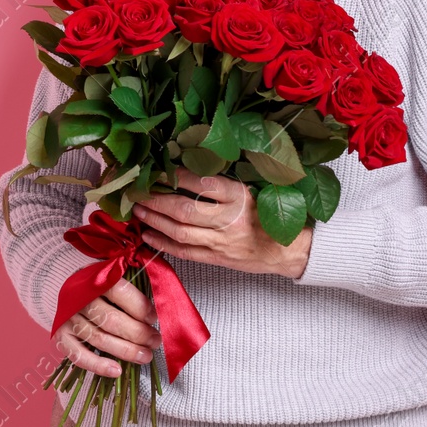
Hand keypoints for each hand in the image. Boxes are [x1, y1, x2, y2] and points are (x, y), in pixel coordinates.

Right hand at [53, 277, 161, 377]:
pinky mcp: (61, 337)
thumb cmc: (101, 286)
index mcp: (95, 280)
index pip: (119, 293)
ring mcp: (69, 319)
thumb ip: (134, 290)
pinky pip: (78, 356)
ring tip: (145, 356)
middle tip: (155, 341)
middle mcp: (79, 300)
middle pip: (111, 320)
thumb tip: (160, 311)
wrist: (69, 287)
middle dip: (137, 333)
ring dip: (125, 351)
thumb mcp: (116, 277)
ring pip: (99, 339)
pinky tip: (116, 371)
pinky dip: (97, 365)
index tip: (154, 318)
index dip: (140, 307)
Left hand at [133, 172, 312, 278]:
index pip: (203, 183)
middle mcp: (229, 219)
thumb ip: (221, 183)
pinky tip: (148, 234)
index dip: (177, 176)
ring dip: (154, 220)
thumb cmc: (267, 215)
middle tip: (138, 191)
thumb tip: (184, 167)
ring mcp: (222, 241)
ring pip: (180, 231)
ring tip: (138, 210)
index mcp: (239, 196)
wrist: (288, 250)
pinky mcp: (217, 258)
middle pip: (184, 209)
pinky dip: (163, 243)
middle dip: (156, 200)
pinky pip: (184, 251)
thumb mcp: (250, 190)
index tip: (159, 169)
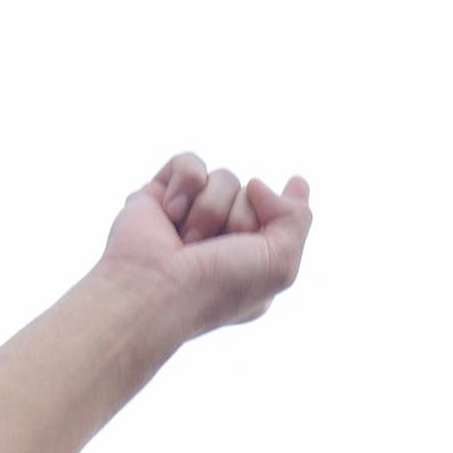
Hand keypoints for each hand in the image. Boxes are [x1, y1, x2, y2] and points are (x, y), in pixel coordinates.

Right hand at [98, 154, 311, 342]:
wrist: (155, 289)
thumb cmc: (217, 287)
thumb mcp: (280, 263)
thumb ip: (297, 219)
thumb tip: (260, 183)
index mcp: (251, 264)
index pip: (278, 218)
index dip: (278, 215)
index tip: (272, 219)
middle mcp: (222, 241)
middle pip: (252, 194)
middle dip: (240, 217)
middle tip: (215, 249)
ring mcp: (191, 218)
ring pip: (224, 177)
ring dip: (210, 208)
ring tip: (188, 241)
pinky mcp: (161, 197)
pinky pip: (189, 162)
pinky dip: (185, 184)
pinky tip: (170, 215)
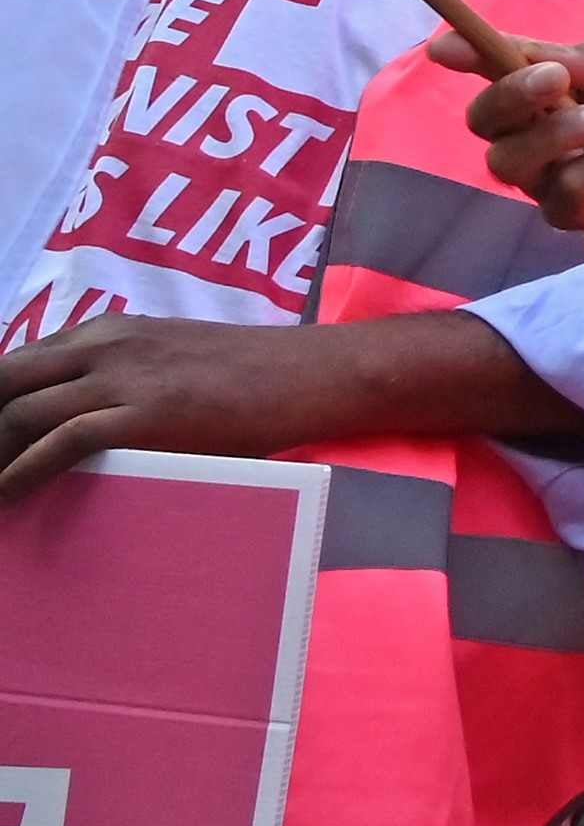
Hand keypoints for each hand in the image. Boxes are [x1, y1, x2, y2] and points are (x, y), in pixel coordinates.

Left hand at [0, 315, 368, 497]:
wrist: (310, 372)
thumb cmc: (249, 374)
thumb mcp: (168, 360)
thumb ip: (118, 376)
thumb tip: (72, 416)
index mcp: (109, 331)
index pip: (17, 363)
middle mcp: (106, 344)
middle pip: (6, 380)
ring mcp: (126, 375)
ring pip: (24, 411)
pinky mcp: (148, 410)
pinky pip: (64, 440)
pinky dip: (24, 470)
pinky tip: (8, 494)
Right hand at [455, 25, 583, 228]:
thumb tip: (515, 46)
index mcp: (545, 86)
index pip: (490, 73)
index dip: (464, 58)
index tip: (446, 48)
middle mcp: (536, 131)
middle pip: (485, 125)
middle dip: (511, 98)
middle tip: (555, 79)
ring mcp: (553, 174)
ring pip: (514, 165)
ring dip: (559, 134)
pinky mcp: (583, 211)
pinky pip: (566, 196)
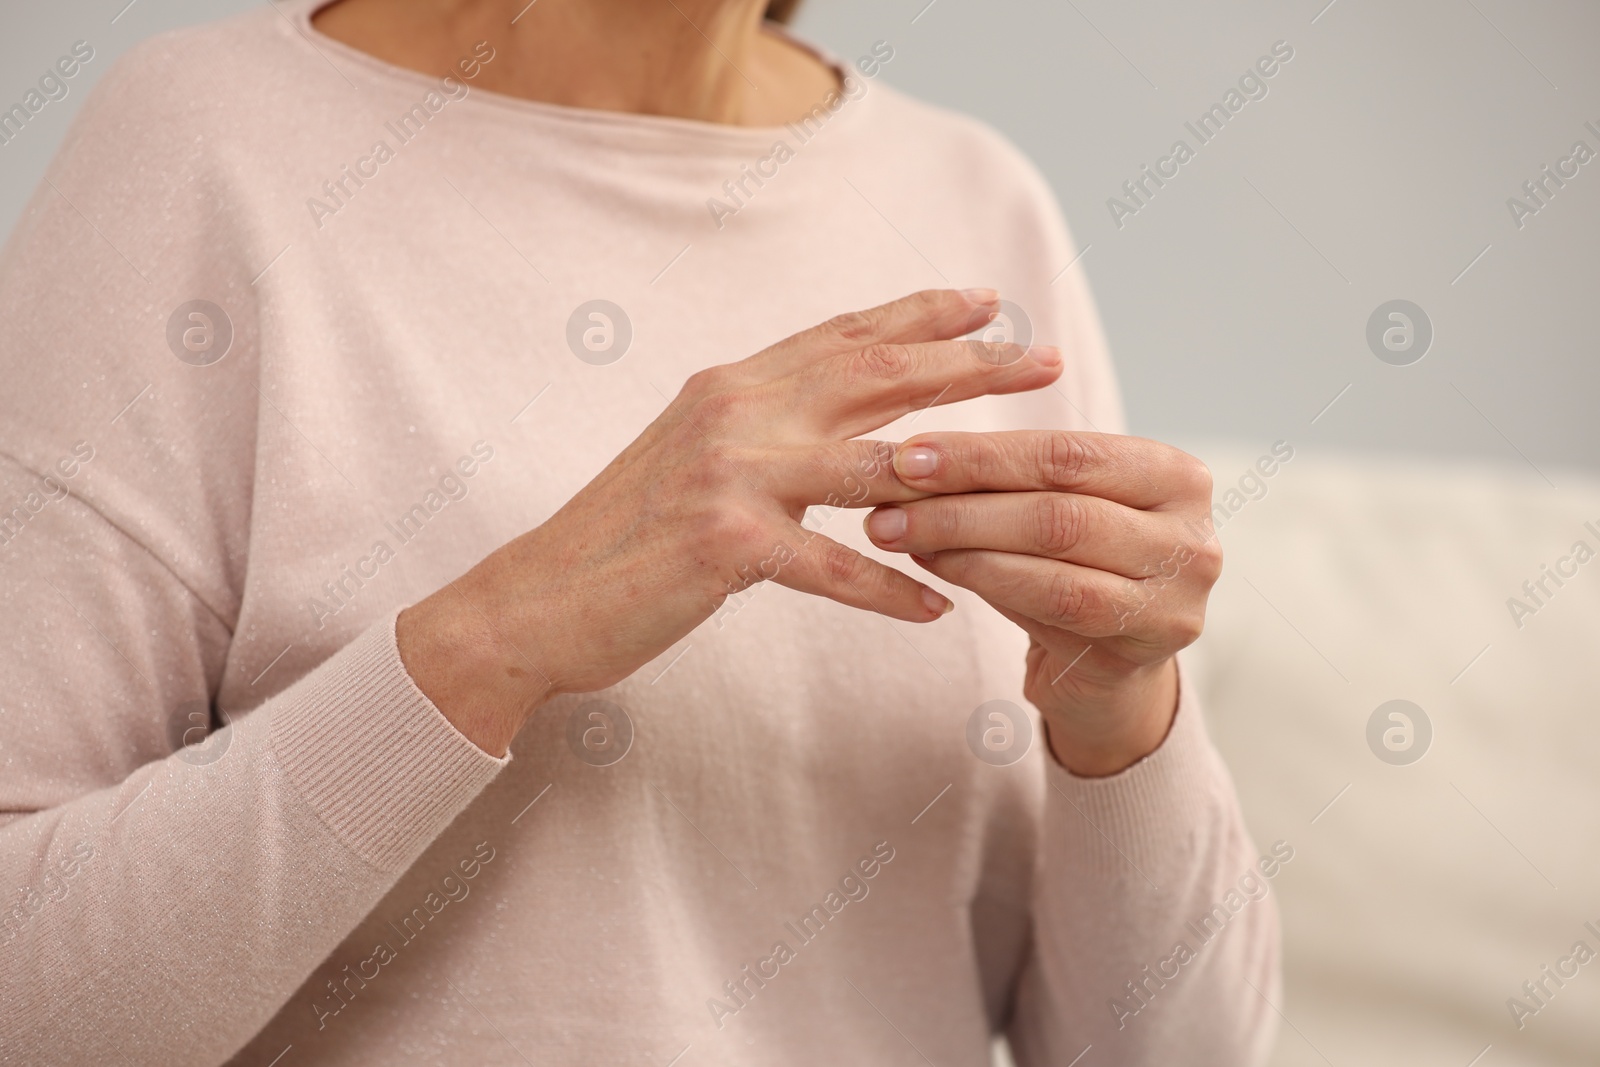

*Exercise:* Write out exactly the run of lines above that starts at the line containing "wrist: (288, 250)" and ends at the line containing "index tip: (446, 48)". Include both, and leave the pictures out.

*Solution for this task:*
wrist: (288, 250)
pinky mcp: (217, 258)
middle pip: (184, 209)
pinky dip: (163, 243)
middle dip: (156, 200)
pinky pip: (184, 251)
thumb mcp: (250, 190)
index tip: (159, 169)
Hand keypoints for each hand in the image. Boxes are [x1, y1, x2, y2] and points are (x, y), in pixel coordinates.

Right hand at [98, 154, 311, 342]:
wrist: (155, 289)
thumb cmc: (217, 287)
thumb mcp: (280, 263)
thumb ip: (297, 219)
thumb tip: (260, 183)
index mcp: (251, 264)
index pip: (278, 218)
index dip: (278, 215)
index tip: (272, 219)
middle mcp: (222, 241)
middle pip: (252, 194)
middle dip: (240, 217)
middle tip: (215, 249)
ring mcp: (191, 218)
ring pip: (224, 177)
ring dip: (210, 208)
ring tip: (188, 241)
pinky mcp: (161, 197)
pinky pip: (189, 162)
pinky dip: (185, 184)
pinky tip: (170, 215)
Hand keypoints for each hand in the image. Boxes are [x1, y1, x2, y2] and points are (x, y), in pixel coordinates.

Left hand at [0, 315, 368, 497]:
wrist: (310, 372)
thumb cmc: (249, 374)
thumb mcp: (168, 360)
thumb ip: (118, 376)
thumb tip: (72, 416)
index mcp: (109, 331)
index pip: (17, 363)
middle mcp: (106, 344)
middle pip: (6, 380)
ring mcp: (126, 375)
ring pip: (24, 411)
pinky mcp: (148, 410)
pinky pip: (64, 440)
pinky dip: (24, 470)
pinky tip: (8, 494)
Right hand at [455, 25, 583, 228]:
thumb tip: (515, 46)
index mcp: (545, 86)
index pip: (490, 73)
index dip: (464, 58)
index tip: (446, 48)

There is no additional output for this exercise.